TUGAS YANG DIKERJAKAN: Tolong lanjutkan berita tentang pria yang tenggelam saat mengejar biawak di Sungai Citarum, dimulai setelah kalimat terakhirnya.

TEKS TERPILIH:
KARAWANG, JABARTIME.COM – Suasana tenang di Kelurahan Karawang Kulon, Kecamatan Karawang Barat, mendadak berubah mencekam saat kabar menggetarkan datang dari Sungai Citarum. Seorang pria bernama Nunu (34), warga setempat, dikabarkan tenggelam setelah nekat mengejar seekor biawak di tengah derasnya arus sungai.
Kejadian itu berlangsung pada Minggu sore, 20 April 2025. Nunu semula berpamitan kepada sang istri dengan niat sederhana, sekadar memancing bersama kerabat. Tak ada yang mengira, kepergian itu menjadi jejak terakhir sang suami yang tak kunjung kembali.
Sigit Haryanto, Kanit Basarnas Kabupaten Karawang, menjelaskan, tragedi itu bermula ketika korban tiba di lokasi dan mendapati seekor biawak yang melintas di tepi sungai. Tanpa berpikir panjang, ia langsung menceburkan diri ke dalam air, berenang memburu hewan tersebut hingga ke tengah sungai.
“Menurut keterangan saksi, korban terlihat sangat antusias mengejar biawak itu. Namun saat memasuki tengah sungai, arus tiba-tiba menjadi lebih deras. Korban terseret,” ungkap Sigit pada Senin, 21 April 2025.

[Entri set data]
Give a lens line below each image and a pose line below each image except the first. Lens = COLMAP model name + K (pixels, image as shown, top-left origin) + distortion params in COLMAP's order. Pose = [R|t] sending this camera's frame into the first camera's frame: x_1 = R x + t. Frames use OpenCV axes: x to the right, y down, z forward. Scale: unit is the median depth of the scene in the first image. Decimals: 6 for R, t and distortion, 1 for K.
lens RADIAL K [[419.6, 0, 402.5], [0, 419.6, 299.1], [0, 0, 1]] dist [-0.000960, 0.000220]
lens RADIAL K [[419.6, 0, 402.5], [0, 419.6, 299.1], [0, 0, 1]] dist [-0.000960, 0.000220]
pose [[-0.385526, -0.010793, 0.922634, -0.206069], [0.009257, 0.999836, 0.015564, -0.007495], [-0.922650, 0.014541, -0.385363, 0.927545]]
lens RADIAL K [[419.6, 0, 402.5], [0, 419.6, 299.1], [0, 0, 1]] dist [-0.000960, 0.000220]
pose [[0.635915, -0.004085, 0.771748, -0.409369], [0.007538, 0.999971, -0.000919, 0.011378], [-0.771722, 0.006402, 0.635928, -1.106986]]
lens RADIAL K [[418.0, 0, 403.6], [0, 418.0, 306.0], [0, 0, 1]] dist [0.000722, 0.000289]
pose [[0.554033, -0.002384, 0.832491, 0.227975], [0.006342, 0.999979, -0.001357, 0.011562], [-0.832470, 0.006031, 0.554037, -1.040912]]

HASIL TUGAS INI:
Kerabat yang menyaksikan kejadian itu sempat panik dan berupaya menolong. Namun, derasnya arus membuat mereka hanya bisa terpaku, menyaksikan tubuh Nunu menghilang ditelan sungai.
“Temannya sudah berniat menolong. Tapi melihat kondisi air yang sangat deras, ia tak mampu berbuat banyak. Korban terbawa arus dan menghilang,” lanjutnya dengan nada getir.
Hari pertama pencarian berakhir tanpa hasil. Di hari kedua, tim SAR memperluas pencarian dari Jembatan Poponcol hingga Jembatan Tumbal atau flyover Resinda. Meski permukaan air sudah mulai surut, tim khawatir korban telah terseret cukup jauh saat arus berada di puncak ketinggiannya.
“Kami akan terus mencari. Air memang surut, tapi jangkauan pencarian diperluas karena kemungkinan korban terbawa jauh sangat besar,” tutup Sigit dengan harapan yang masih menggantung di udara.
Kini, yang tersisa hanyalah doa dan harapan – bahwa pria yang hanya ingin memancing itu bisa segera ditemukan, dan keluarganya mendapat kepastian atas nasibnya.